デイリー・アップデート

2020年10月26日 (月)

[リビア] リビアの東西両政府の軍事担当者が先週スイスのジュネーブで5日間の会合を行い、両者代表はリビア全土での停戦合意に署名した。これにより、東西両軍は前線からの撤退と即時武装解除を行い、今後3か月以内に外国軍事勢力の国外追放を実施する。今後の国家運営に関わる東西両政府による政治交渉については、11月からチュニジアで開始される予定。

[米国] 大統領選の投票日まで1週間余りとなる中、「ホワイトハウス新型コロナ対策タスクフォース」を率いているペンス副大統領の上級スタッフであるショート副大統領首席補佐官ら上級スタッフ5人が新型コロナウイルスに感染していることが判明。濃厚接触者は自主隔離生活を送ることが保健社会省所管の米国疾病予防管理センター(CDC)のガイドラインでは求められているにもかかわらず、再選キャンペーン継続の意向を示しているペンス副大統領に対しては野党民主党などから批判が展開されている。

[インドネシア] インドネシア投資調整庁(BKPM)によると、第3四半期(7~9月)の投資実現額(現地通貨ベース、石油ガス、金融など除く)は前年同期比+1.6%、前期比では+8.9%の209兆ルピア(約1兆4,900億円)だった。このうち、海外直接投資(FDI)の流入額は前年同期比+1%の106兆ルピアと3四半期ぶりのプラスとなった。10月5日に雇用創出オムニバス法案が可決されたことにより投資が後押しされ今後は投資実現額が多くなる見込み。

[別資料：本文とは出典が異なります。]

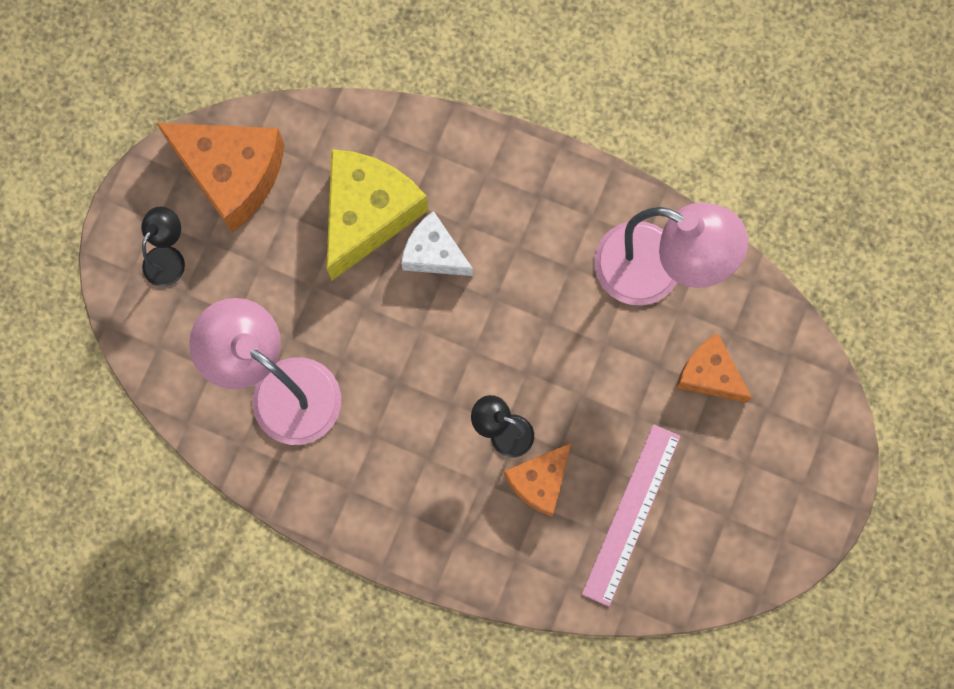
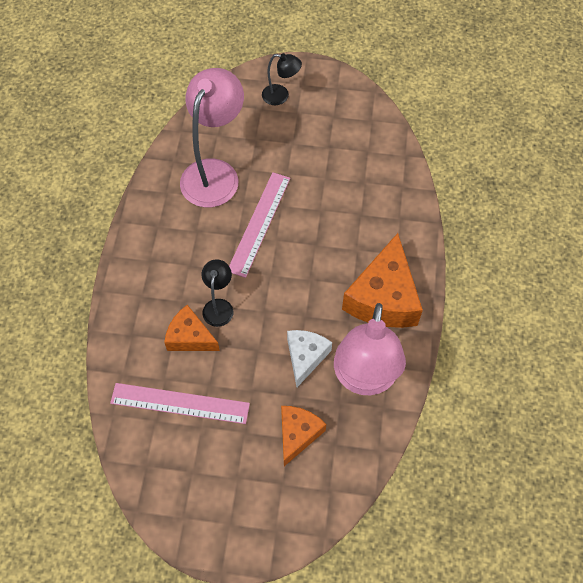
camera: 75 degrees right, 15 degrees down
orange cheese [156,123,285,233] -> orange cheese moved to [342,233,423,328]
yellow cheese [327,149,428,281] -> none
white cheese [401,211,473,276] -> white cheese moved to [287,330,332,387]
none -> pink ruler [229,172,290,278]

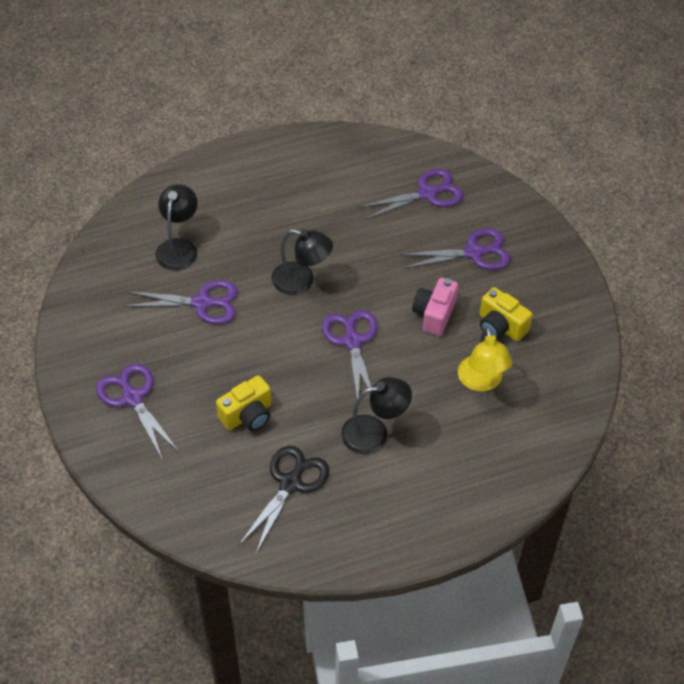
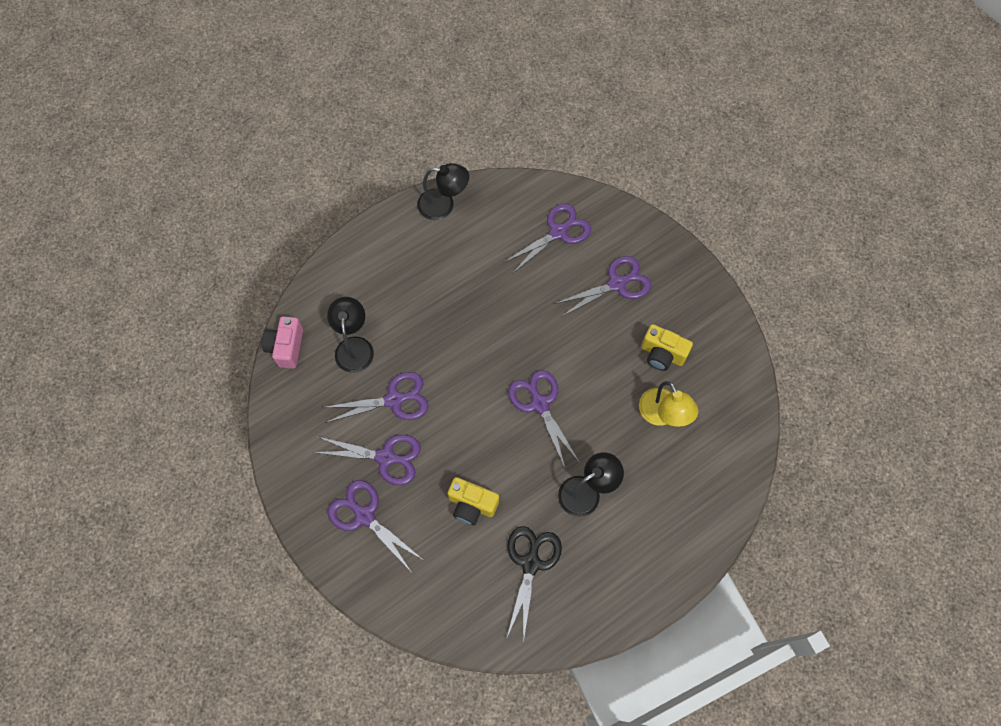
camera: 15 degrees left, 15 degrees up
yellow camera [216,375,271,431] -> yellow camera turned 75 degrees clockwise [448,477,499,525]
black lamp [271,229,333,295] -> black lamp moved to [417,163,469,220]
pink camera [412,278,458,336] -> pink camera moved to [262,316,303,369]
none -> purple scissors [313,435,421,486]

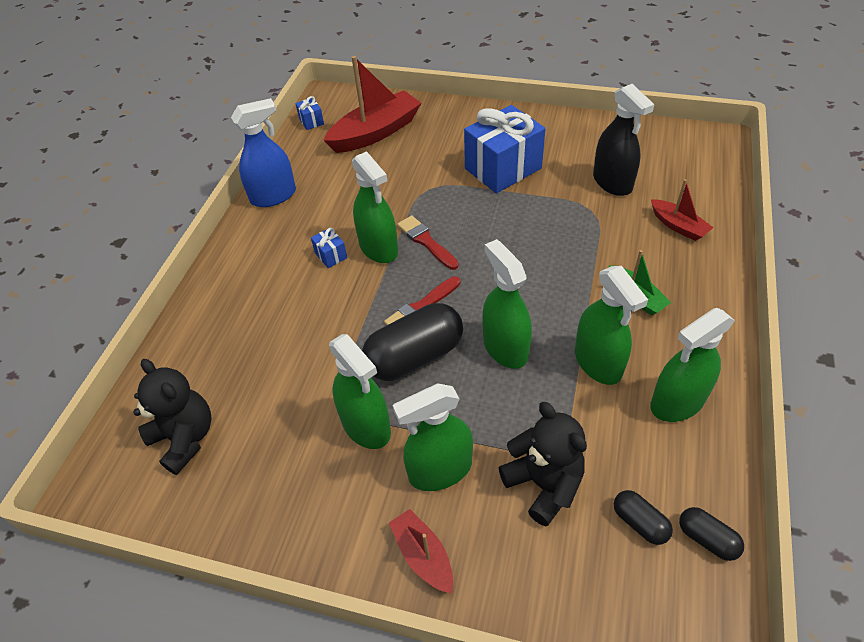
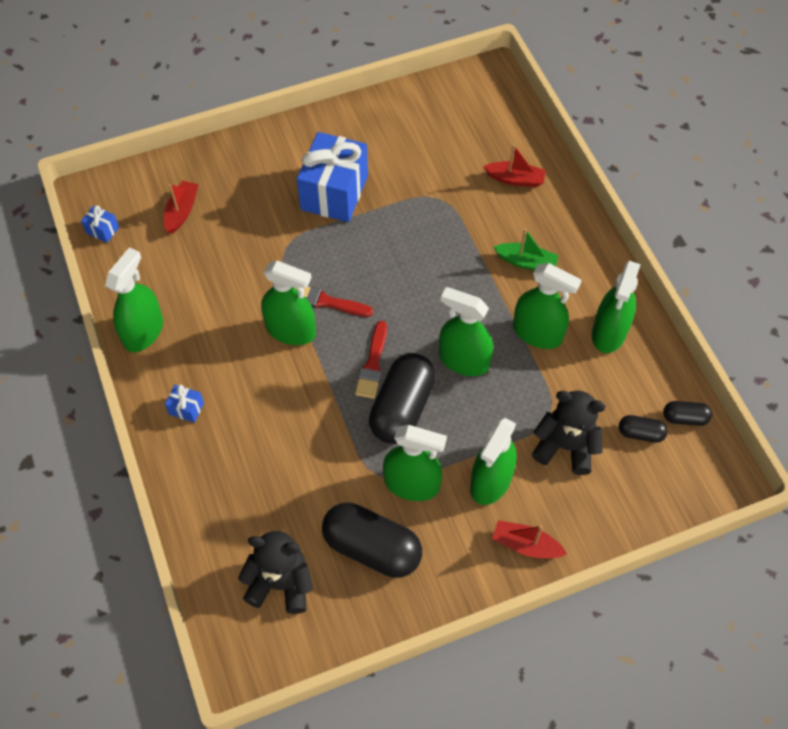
camera: 40 degrees left, 10 degrees up
blue spray bottle [231,98,296,207] -> green spray bottle [105,247,163,352]
blue gift [311,228,347,268] -> blue gift moved to [165,385,204,423]
red boat [323,56,421,153] -> red boat [164,181,199,234], size x0.53
black spray bottle [593,84,655,196] -> none
none -> black capsule [322,503,422,578]

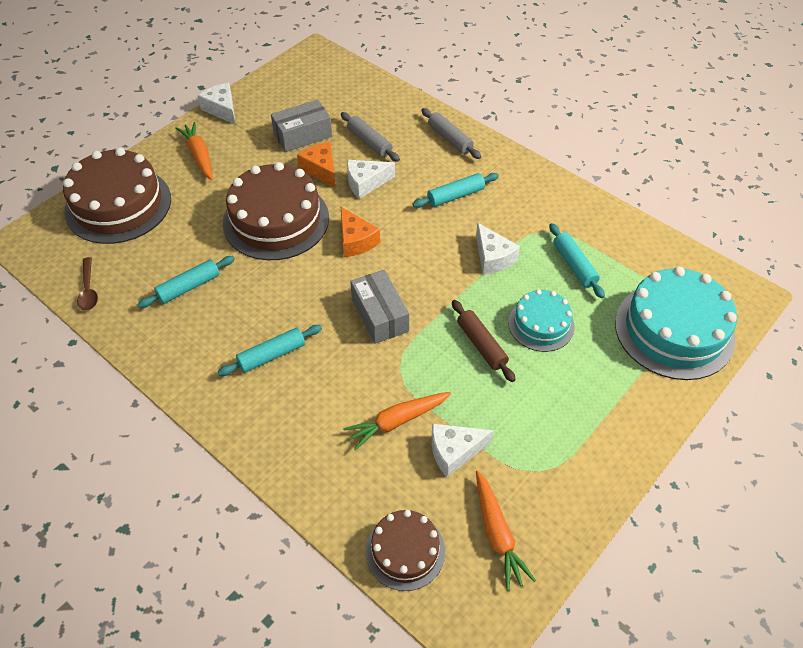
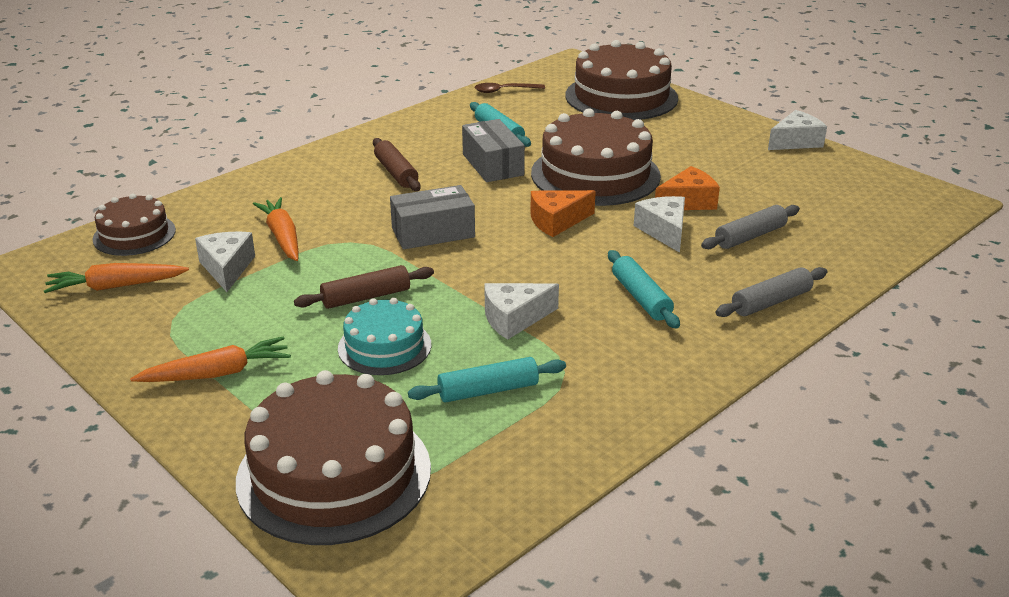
camera: 95 degrees right, 20 degrees down
orange carrot [175,122,213,180] -> orange carrot moved to [130,337,291,382]
turquoise rolling pin [218,325,322,376] -> brown rolling pin [373,138,421,191]
grey box [271,99,332,152] -> grey box moved to [462,119,525,182]
turquoise cake [615,267,737,380] -> brown cake [236,370,431,545]

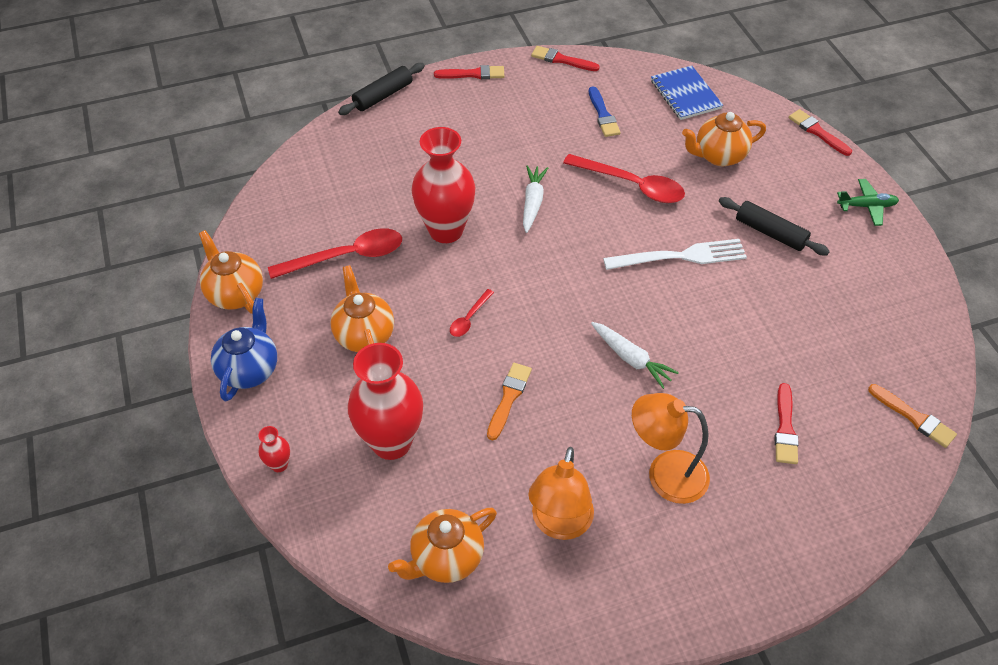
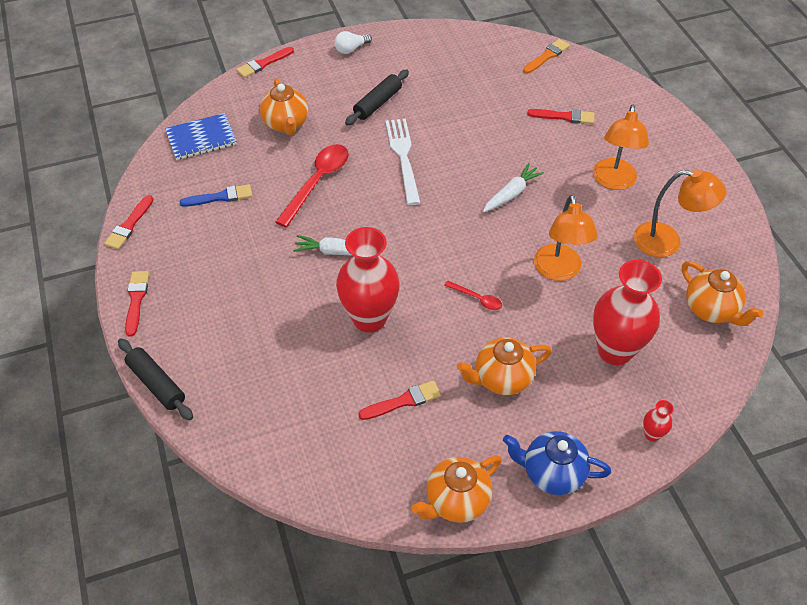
camera: 90 degrees left, 0 degrees up
red spoon [268,228,402,279] -> red brush [358,381,441,420]
orange brush [487,363,532,441] -> orange lamp [534,195,598,281]
green plane [837,179,899,226] -> white light bulb [335,31,372,54]

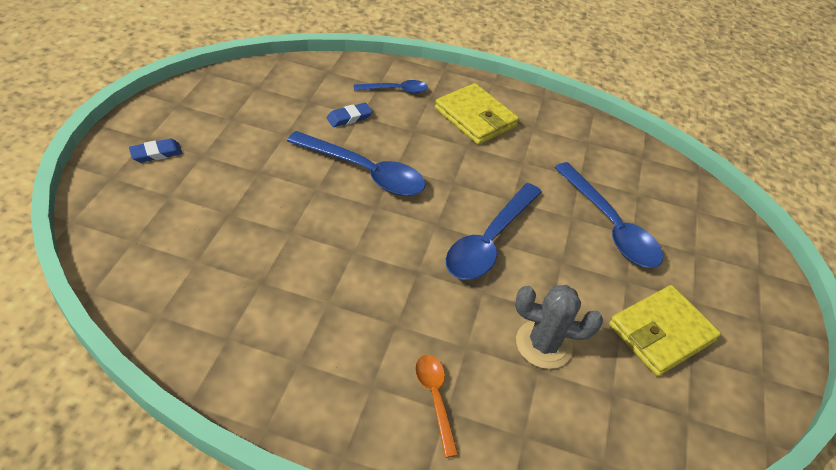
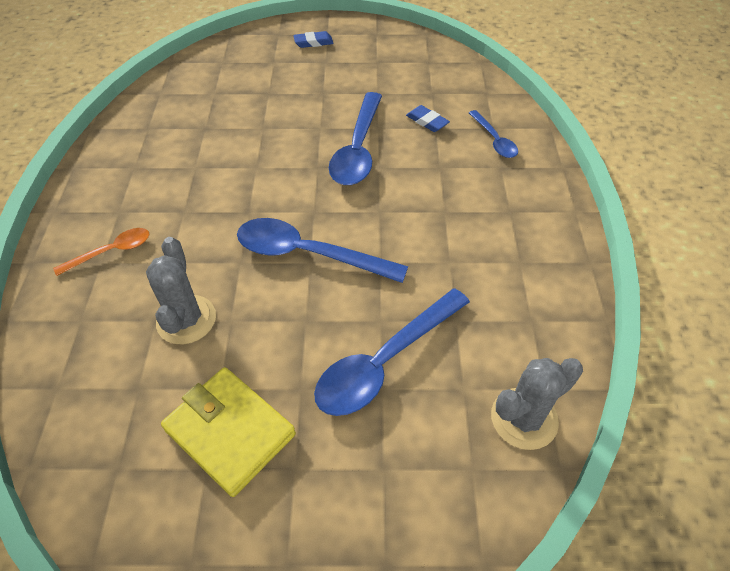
camera: 80 degrees right, 5 degrees up
blue eraser [129,139,182,163] -> blue eraser turned 60 degrees counterclockwise [293,31,334,48]
yellow wallet [435,83,519,145] -> none
none -> grey cactus [491,358,583,450]

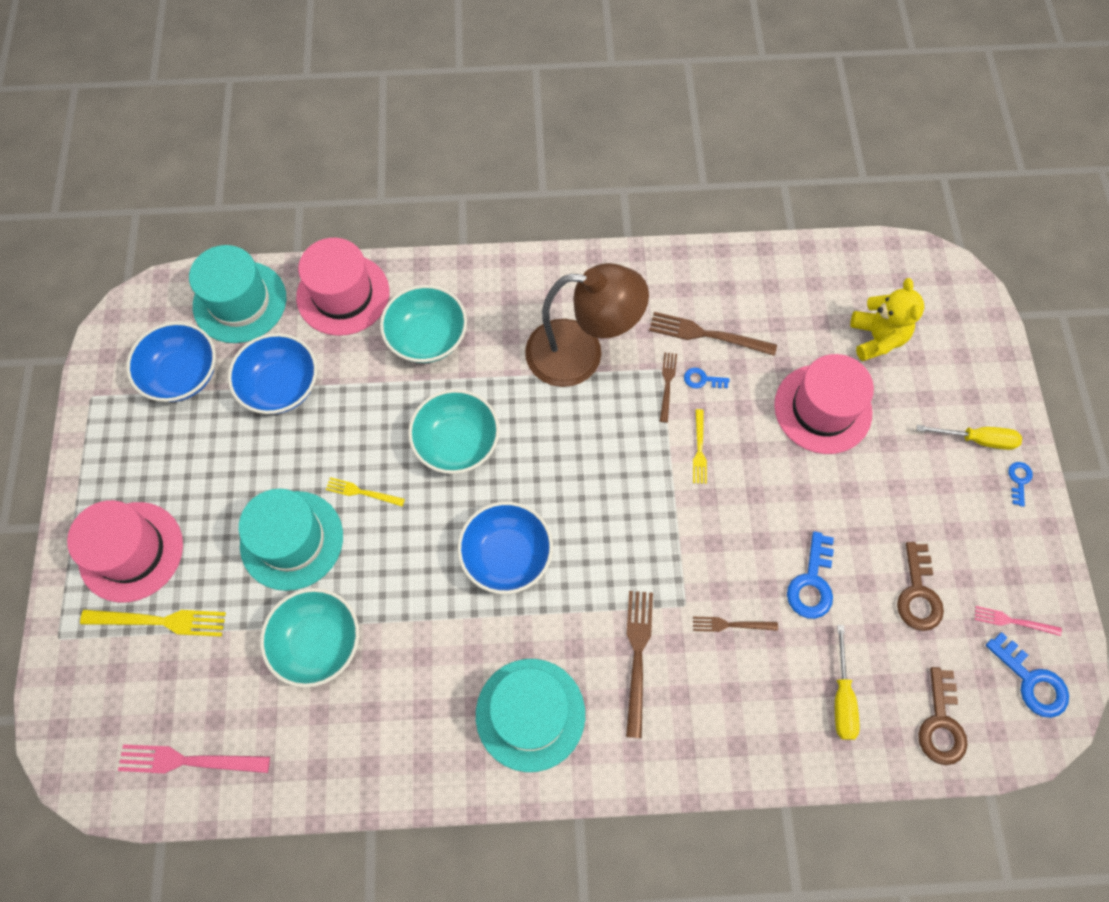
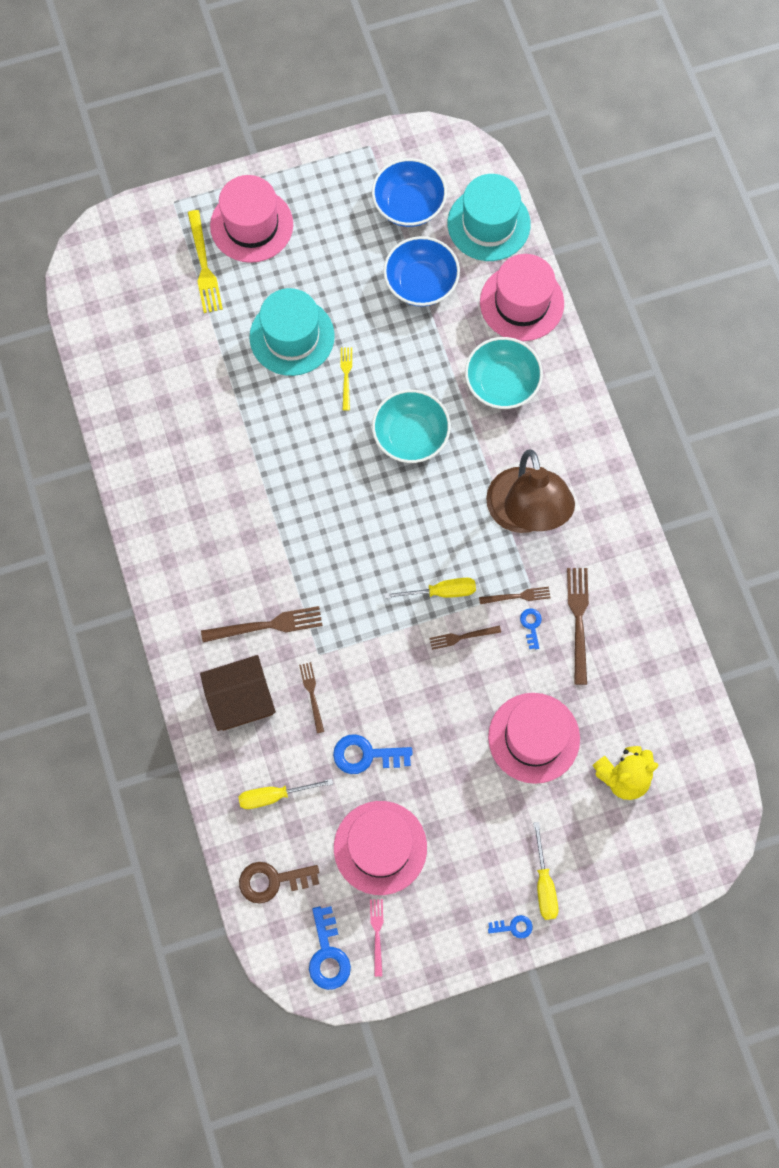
camera: 75 degrees right, 5 degrees up
pink fork [118,744,270,773] -> none
turquoise bowl [260,588,359,688] -> none
blue bowl [458,502,553,594] -> none
turquoise hat [476,659,585,772] -> none
yellow fork [693,409,707,484] -> brown fork [429,625,501,650]
brown key [897,542,944,631] -> pink hat [334,801,427,895]
blue key [986,632,1069,718] -> blue key turned 45 degrees counterclockwise [309,906,351,990]
none -> brown house [200,655,276,731]
none -> yellow screwdriver [384,578,476,599]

[中/ロ関係] 10月22日、ロシアのプーチン大統領はヴァルダイ国際討論クラブで演説し、米ロが世界情勢を支配する時代は過ぎ去り、今後は中国とドイツが徐々に世界強国になると述べた。また、「中国と軍事同盟を結ぶ必要はないが、理論的に想像できる可能性だ」と述べた。23日、中国の趙立堅・外交部報道官は、プーチン大統領の発言について「両国関係の高いレベルと特殊性を体現している」と述べた。中国の識者らは両国が実際に軍事同盟を結ぶ可能性は低いと論じている。

[タイ] 10月22日、プラユット首相は反政府集会を抑えるためにバンコクを対象に10月15日に発令した非常事態宣言を解除した。しかしデモが要求した24日までの辞任要求には応じなかった。25日、大規模な反政府集会・デモが再び開催され、26日にも予定されている。政府は26~27日に臨時国会を開いて、膠着状態を打開するための協議を行う。なお、23日にワチラロンコン国王が王宮前で王室支持者に直接声をかけ謝意を伝えた。

[ベラルーシ] 10月25日、反政権派のチハノフスカヤ氏は、ルカシェンコ大統領が退陣要求を無視したことを受け「ベラルーシ国民は26日からゼネストを開始する」と宣言した。全国で主要企業が操業を停止すれば政権に大打撃となるが、反政権派はこれまでゼネストを呼び掛けても実行できずにおり、今回もゼネストの実施には懐疑的な見方が多い。

[中国] 10月中旬に行われた「中国国際石炭化学工業発展フォーラム」で、国家エネルギー投資集団と中国大唐集団が、原油安の影響から石炭液化と同ガス化事業が共に採算に乗らず、生存の危機に瀕していると述べた。両集団は、中央の国有独資企業で、石炭液化・ガス化事業それぞれの代表的企業であり、国家級モデルプロジェクトの建設を担う。しかし、低い経済性から建設が進まず、第13次5か年計画の目標である液化:年産能力1,288万トン(現状:921万トン)、ガス化:同251億立米(同51億立米)とも大幅に乖離している。